Grief Isn’t a Competition

They say death brings out the worst in people - and I’m learning how true that can be.

Two months after Vic passed away, I was “unfriended” from his Facebook account. In their eyes, my grief isn’t valid because I’m the ex-wife, while they’re “the family.” But what they choose to forget is that I shared twenty years of my life with Vic - through the ups and downs, through raising our son, through everything that made us who we were.

All I’ve ever asked for were sentimental keepsakes - photos of Vic and Kenzo together. That’s what mattered to me. Instead, I was met with cruel words: “As his ex-wife, you’re lucky to even get the house and the car.”

Those words cut deep because they are simply not true. I didn’t get the house. I didn’t get the car. There’s nothing in Vic’s will that leaves me any of that. What I’ve been left with is not possessions, but the endless paperwork, the responsibility, and the heavy grief of raising our son without his father.

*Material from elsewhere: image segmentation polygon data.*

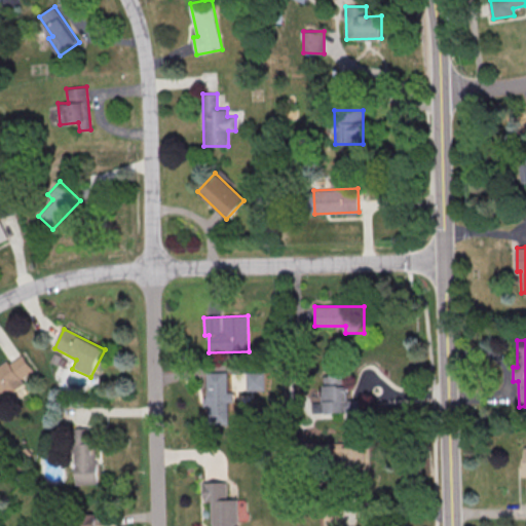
[(34,370),(23,354),(9,363),(8,361),(0,366),(0,398),(24,382),(21,378),(34,370)]
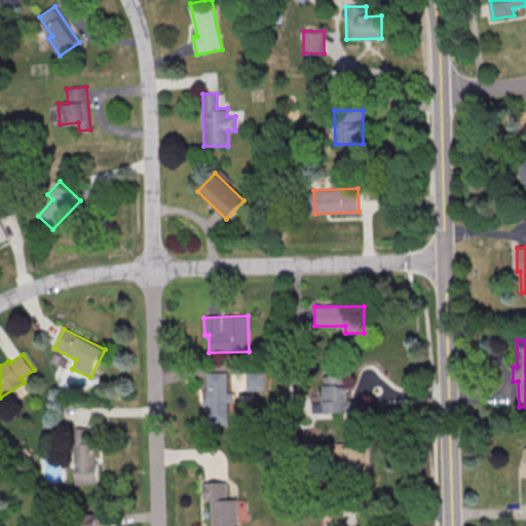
[(265,389),(265,371),(247,372),(247,390),(265,389)]
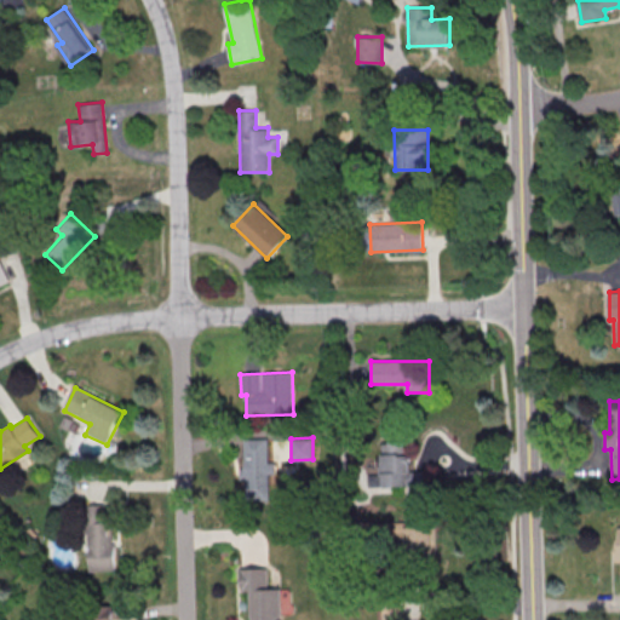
[(244,440),(269,440),(270,500),(245,500),(244,440)]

Meanwhile, the things that truly matter - the memories, the photos, the small pieces of him that I wanted to keep for Kenzo - were dismissed as unimportant.

Why is it that love and grief are treated like a competition? My grief is no less valid just because I was once his wife and not his sibling or parent. Cruel words can’t erase the truth: Vic and I shared two decades of life together, and we share a son who misses his dad every single day.

In the end, what matters most isn’t who holds the house keys or car papers - it’s who holds the memories, the love, and the responsibility to carry them forward. For Kenzo, that’s me. I will keep honoring his father, no matter what words are thrown my way.

Because grief isn’t measured in possessions or titles. It’s measured in the quiet spaces - in the way a son picks up a basketball and still expects to hear his dad’s voice cheering him on, in the way an old photo can bring both tears and comfort, in the way love refuses to vanish even when someone is gone.

If you’ve ever been told your grief doesn’t count, know this: your grief is yours, and it is valid. Love doesn’t end when relationships shift, or when families divide, or when people pass on. Love continues - in the memories, in the responsibilities we take up, and in the stories we carry forward.

For Kenzo, I’ll keep carrying those stories. And in that way, Vic will always remain with us.